Em novembro de 1983, um ano antes de concorrer ao segundo mandato, Ronald Reagan recebeu o então primeiro-ministro de Israel, Yitzhak Shamir, na Casa Branca e discorreu, nostálgico, sobre seu papel na liberação de campos de concentração nazistas, no final da Segunda Guerra Mundial. O fato é que Reagan passou toda a guerra em Culver City, na Califórnia, como ator de filmes B, frequentemente fazendo papeis de tenentes ou recrutas.
Em 1986, com Reagan já reeleito e dando sinais evidentes do Alzheimer cujo diagnóstico só seria revelado em 1994, a repórter Lesley Stahl, da rede CBS, foi se despedir dele no Salão Oval. A jornalista havia passado mais de uma década como uma das mais visíveis correspondentes da Presidência.
Stahl recordou em suas memórias, em 2011, que ficou perplexa ao notar que o presidente com quem tanto convivera não a reconhecia e aparentava estar perdido.

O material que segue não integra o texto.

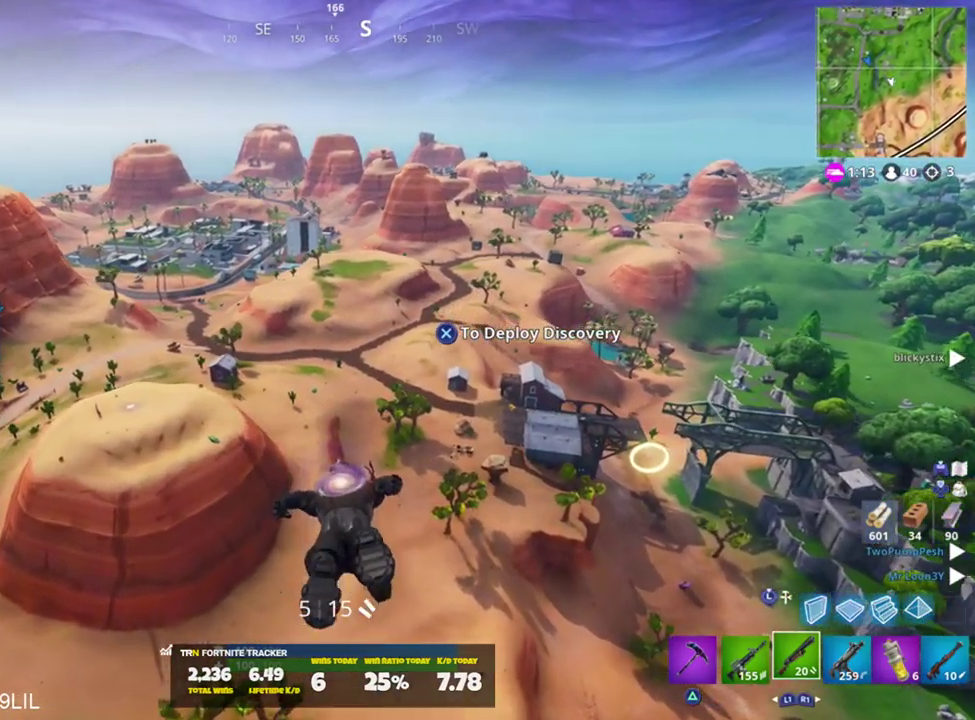
{"buttons": [], "left_stick": "up", "right_stick": "center", "events": [[16, "right_stick", "right"], [150, "right_stick", "center"]]}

Ela concluiu que, naquela noite, teria que “contar aos compatriotas que o presidente dos Estados Unidos é um cadete espacial trêmulo”.
Stahl, assim como a elite dos repórteres lotados na Casa Branca, não revelaram ao público o que discutiam abertamente na sala de imprensa. Entre estes colegas está Chris Wallace, 76, cujo programa na CNN estampava na tela, no último sábado, a manchete: “A idade de Joe Biden é problema maior do que os indiciamentos de Donald Trump?”
Voltamos a 2016, à obsessão malfeitora da imprensa política dos EUA com os emails de Hillary Clinton e ao papel de cúmplice da mídia em facilitar a eleição do mais criminoso presidente da história do país.
Numa semana em que o republicano de 77 anos fez ameaças cada vez mais delirantes, sugerindo que a Rússia invada países-membros da Otan, quem exibe senilidade é o New York Times, que não para de debater o óbvio envelhecimento de Joe Biden, 81, com uma hipocrisia editorial notável. Interlocutores de Joe Biden não relatam preocupações com demência, mas, no domingo, o Times afirmava, na capa: “Biden é mais prejudicado por erros do que Trump.”
É o tipo de cobertura descrita como “séria negligência jornalística” por ninguém menos do que Margaret Sullivan, ex-ombudsman do Times e hoje professora de jornalismo da Universidade Columbia.
Como é possível sugerir que os lapsos de memória de Joe Biden são mais sérios do que os sinais de demência de Donald Trump, um sujeito que Noel Casler, ex-produtor do seu reality show, garante, há anos, cheirava regularmente comprimidos esmagados de metanfetamina no set? O dito produtor nunca foi interpelado judicialmente pelos incidentes que detalhou.
Na terça (13), a jovem e popular deputada nova-iorquina Alexandria Ocasio-Cortez alertou no ar, durante o enésimo segmento sobre a idade de Biden: “Precisamos entender o que estamos contemplando neste país. Se Donald Trump for eleito presidente, não sabemos se haverá uma próxima eleição com integridade.”
Pode-se debater a sensatez do idoso Biden em ter insistido em se candidatar. Pode-se criticar sua atitude sebastianista, o impulso de, mais uma vez, salvar o país do monstro Trump. Mas ele não roubou as primárias, e os eleitores ignoraram o único pré-candidato rival, Dean Philips, um mentecapto que sugeriu oferecer um ministério a Elon Musk.
A imprensa política deve ao público cobrir o que está em jogo, as consequências reais da eleição que ameaça o Estado Democrático de Direito. E não fulanizar a campanha.